Apple’s Developer app has also received a pretty big update to go along with the WWDC21 announcement and prepare developers for the event.
The updated app now includes a new Discover tab experience that will allow users to browse content more easily on the larger displays of the iPad and Mac, along with iPadOS 14 sidebars to help navigate content and improvements to search.
The Apple Developer app, formerly known as the WWDC app, is expected to be core to the overall WWDC21 experience, and it’s likely the first place that you’ll be able to find more details about the event as they become available.
What’s Coming at WWDC?
Apple’s Worldwide Developers Conference is where the company traditionally unveils all of its new operating systems, so it’s a safe bet that we’re going to see iOS 15, iPadOS 15, watchOS 8, tvOS 15, and the next version of macOS — likely to be called “macOS 12” after Apple dropped the 10.x series numbers and dialled things up to 11 with Big Sur last year. The name, however, is still anybody’s guess.
Beyond software updates, though, it’s really hard to predict right now with any certainty what else Apple may choose to unveil. WWDC is of course a developer-focused event, so new product announcements are rare, but they’re also not unheard of.
In fact, until 2010, Apple used to unveil each year’s new iPhone at WWDC, and other past conferences since then have seen new Macs, the second generation of iPad Pro devices, and the HomePod mini, to name just a few.

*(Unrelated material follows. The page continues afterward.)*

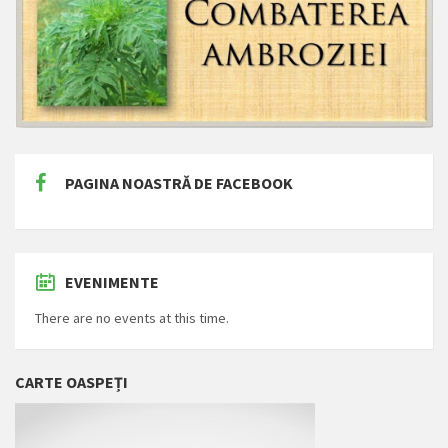
PAGINA NOASTRĂ DE FACEBOOK
EVENIMENTE
There are no events at this time.
CARTE OASPEȚI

So, with so much in the pipeline this year, there might be something special arriving at WWDC, but with Apple getting more comfortable with virtual events, we’d actually bet against seeing any new hardware.
In the past, Apple has announced new products at WWDC because it was already standing on stage anyway, but this time around, it could much more easily hold a standalone virtual event if it had something big enough to need stage time. Plus, there’s already very likely an Apple event waiting in the wings, where we’re expecting to see Apple unveil AirTags and its Find My Network and a new iPad Pro.
After all, with everything Apple has been packing into its software updates lately, it’s safe to say that it’s going to have enough to talk about just with iOS 15, much less watchOS 8 and macOS 12.